Alejandro Jodorowsky: Aktör, besteci, çizgi roman yazarı, prodüktör, psikoterapist, yönetmen. Özellikle belirli bir kesime hitap eden sürreal ve şok filmleri yönettiği, çok sayıda çizgi romanın yazarı olarak bilinir. 1962’de panik hareketini Roland Topar ve Fernando Arrabal ile beraber yarattı. Ayrıca meşhur sanatçılarla çalıştı: Marcel Marceau, Maurice Chevalier, H.R. Giger, Dan O’Bannon, Jean Giraud. John Lennon Jodorowsky’nin işlerine hayrandı… 3 Aralık 2005’de İrlanda Gurteen Kalesi’nde arkadaşı Marilyn Manson ve Dita Von Teese’nin meshepsiz evlilik töreninde görev yaptı.
Filmografi: Les Têtes interverties (1957) – Fando y Lis (1967) – El Topo (1970) – The Holy Mountain (La montaña sagrada, 1973) – Tusk (Movie) (1980) – Santa Sangre (1989) – The Rainbow Thief (1990)
Vay Jodorowsky vay acaba bir röportaj patlatabilirseniz kendisiyle yeşilçam filmleri ve diğer trash filmlerden haberdarmı?Analizini yapabilirmi zira ustanın eserlerinin yanında bu saydıklarım daha bir sürreal :)
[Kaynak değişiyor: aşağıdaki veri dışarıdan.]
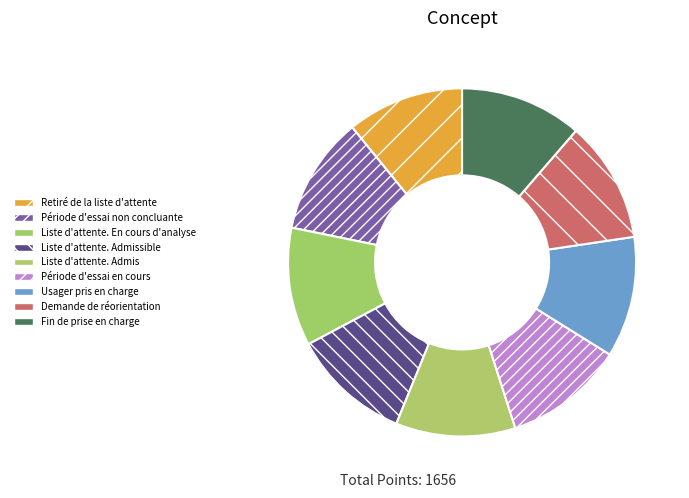

Does Usager pris en charge represent more than half of the total?

No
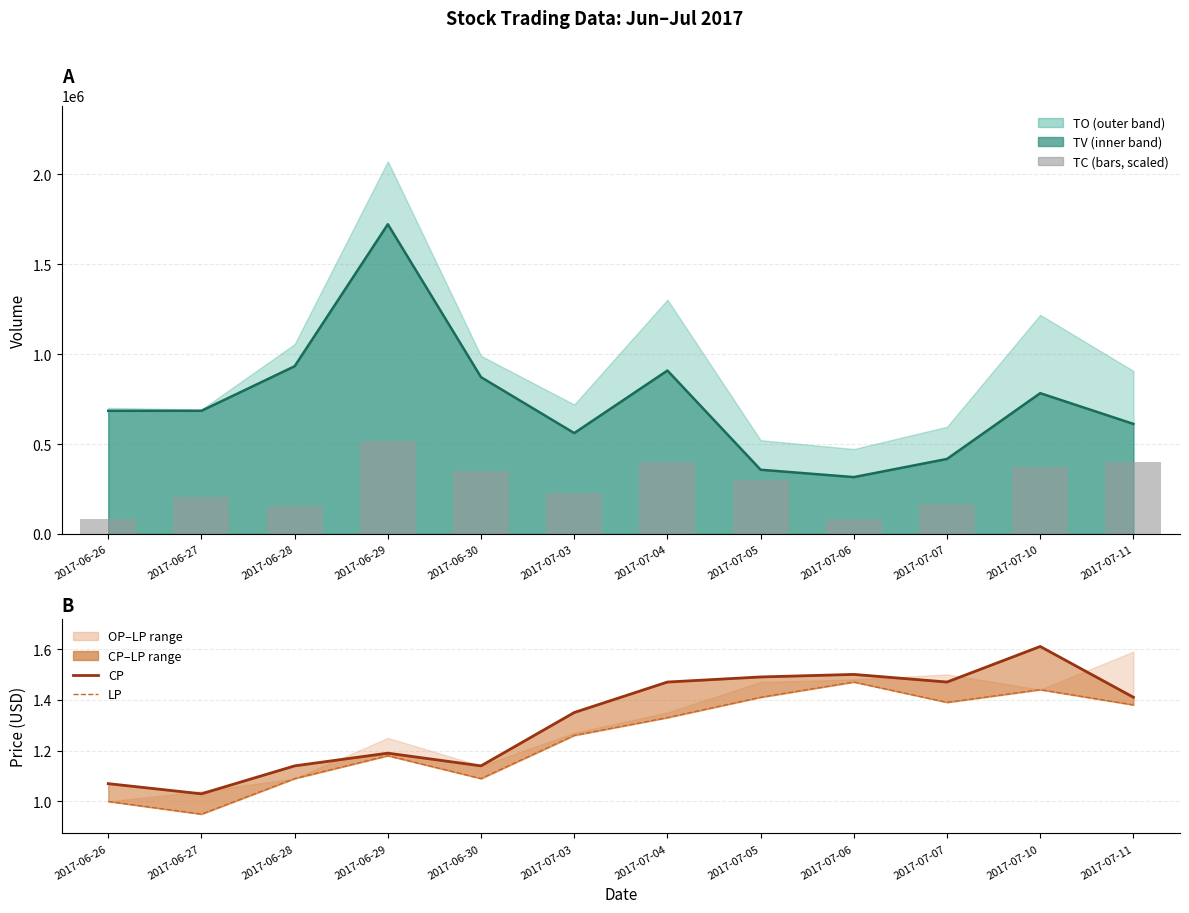

What is the difference between the LP values at 2017-06-30 and 2017-06-29?

0.1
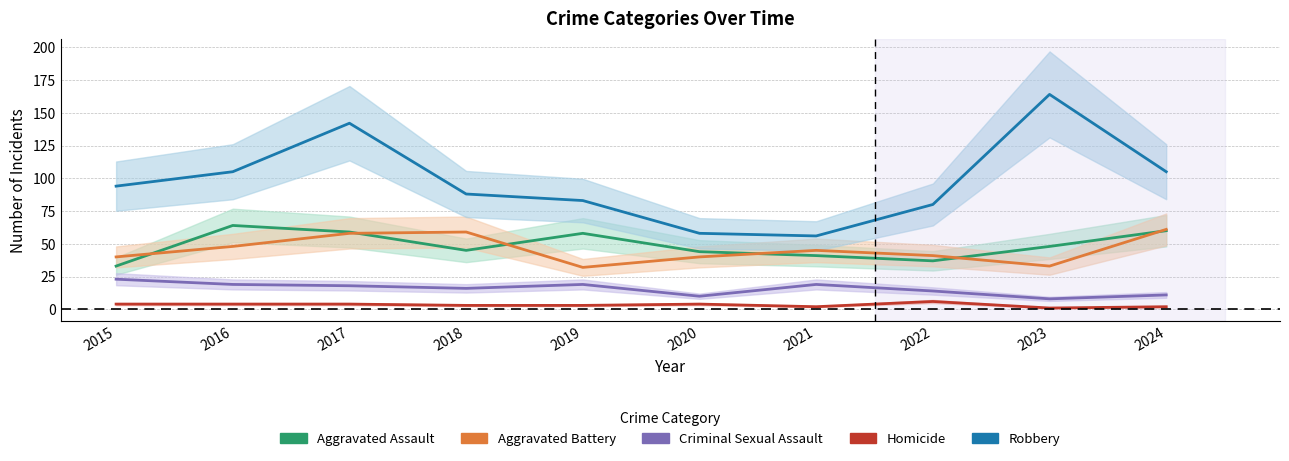

Is it true that Homicide equals 1 at 2023?

True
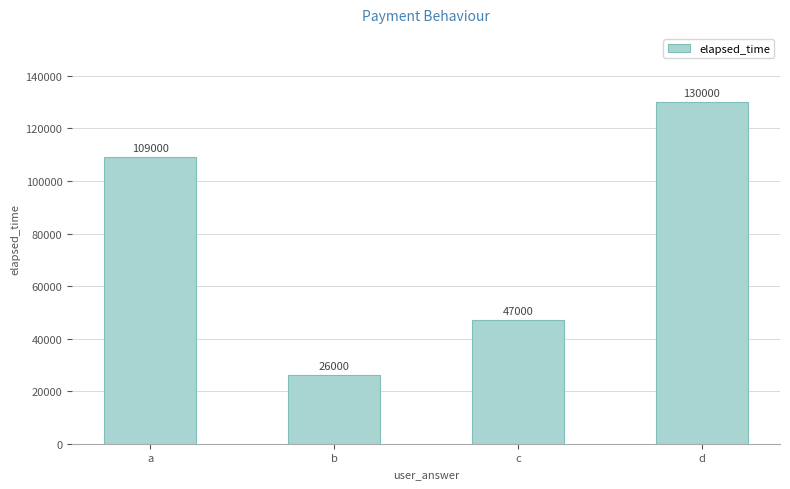

What is the approximate value at a, to the nearest 50?

109000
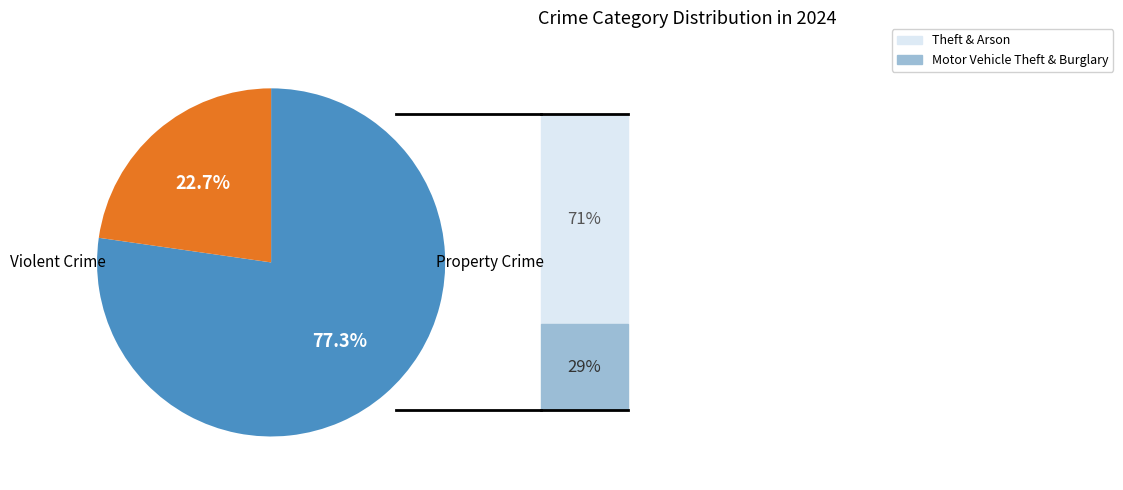

Is there any slice that represents more than half of the pie?

Yes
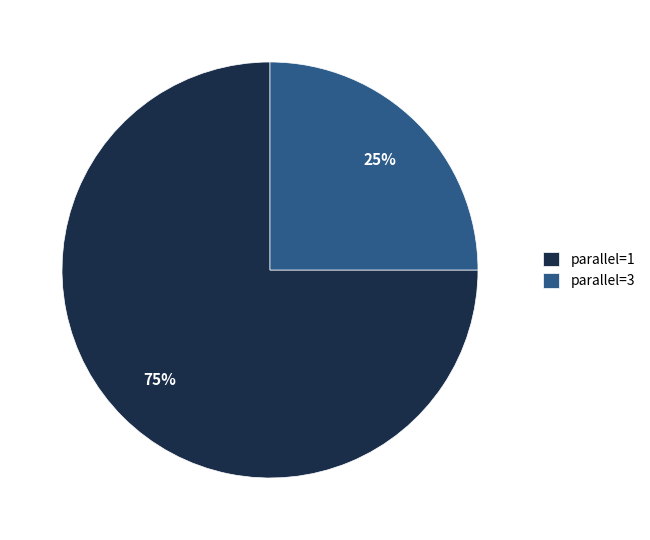

Which has a higher value, parallel=1 or parallel=3?

parallel=1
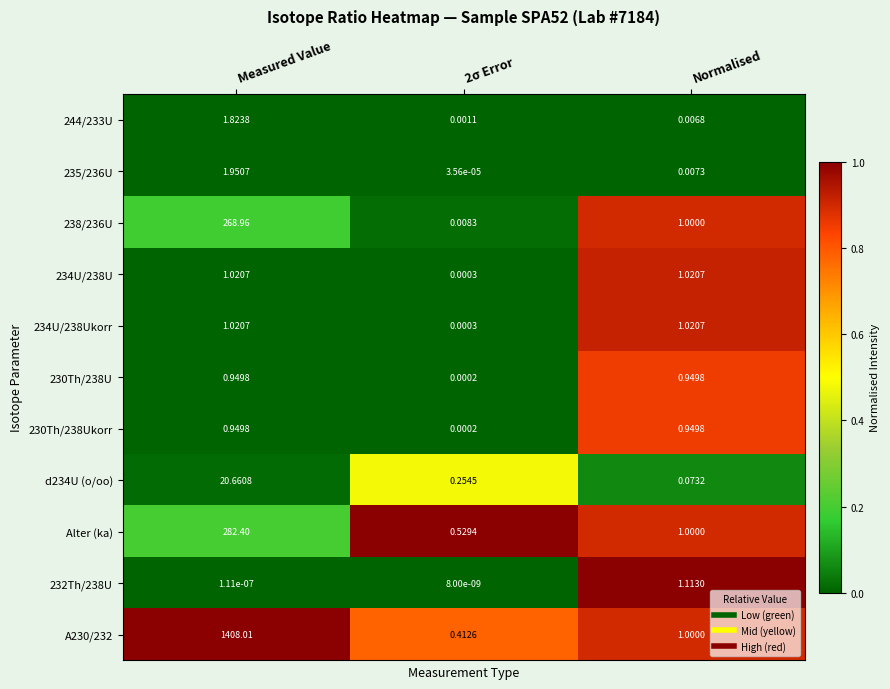

What is the total value across all series at Normalised?

8.1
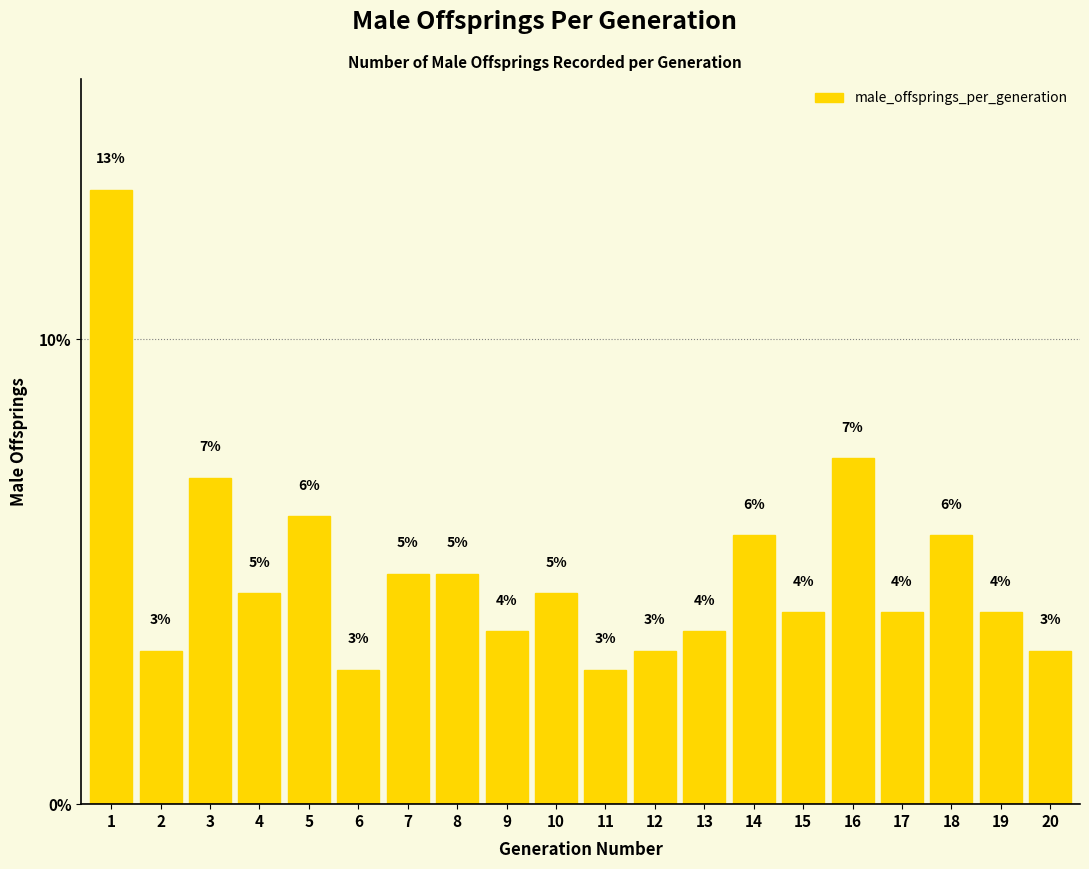

List the labels in order of value, largest first.

1, 16, 3, 5, 14, 18, 7, 8, 4, 10, 15, 17, 19, 9, 13, 2, 12, 20, 6, 11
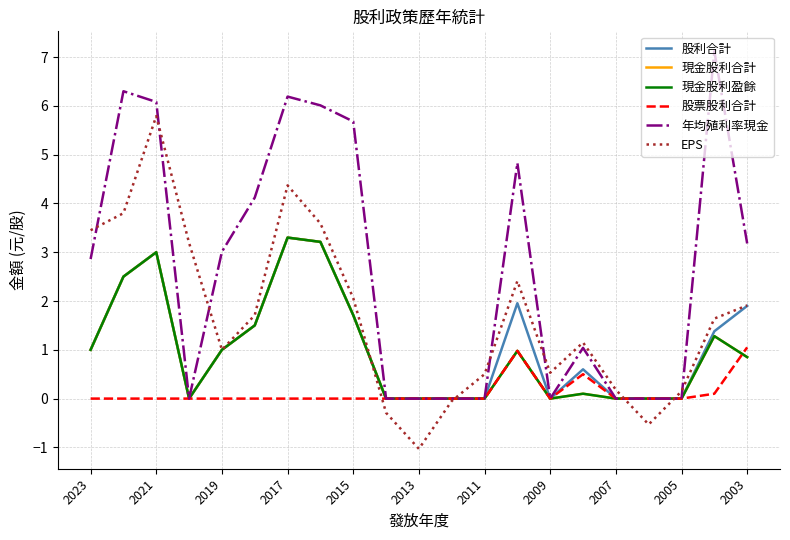

At which label is 年均殖利率現金 closest to 3?

2019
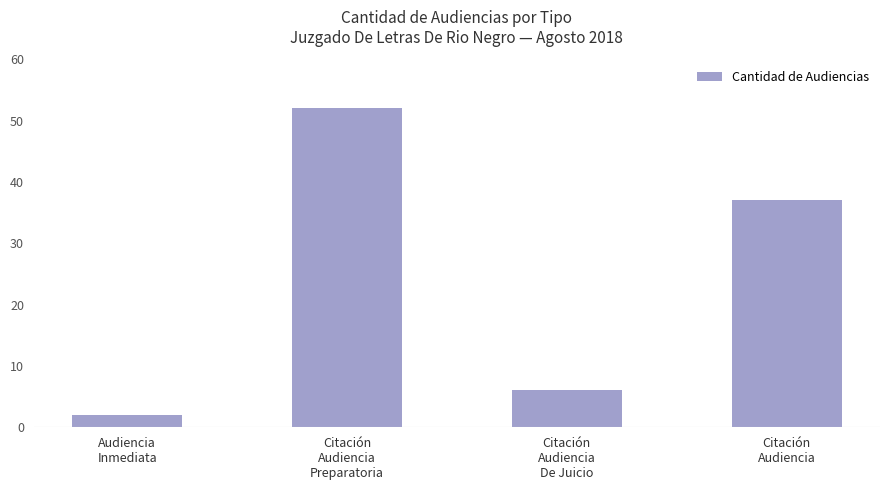

What is the change in value from Audiencia
Inmediata to Citación
Audiencia
De Juicio?

+4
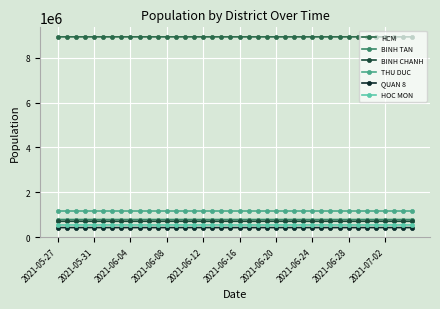

How many values in the HOC MON series are below 539219?

20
60’ların saykodelik fenomeni. sinemada spiritüalizm denince akla gelen ilk isimdir jodorowsky. kanımca daha hard bir felliniyen yapıya sahiptir. fakat italyan ekürisinden daha apolitiktir. fellini’de en azından püriten-konformist italyan küçük burjuva eleştirisi vardır, jodorowsky’de ise avangartın neşeli, sakin sularında kulaç atmak. fidel castro ne güzel söylemiş -bizim düşmanımız soyut sanat değil, emperyalizmdir- diye. bu da öyle bir şey işte.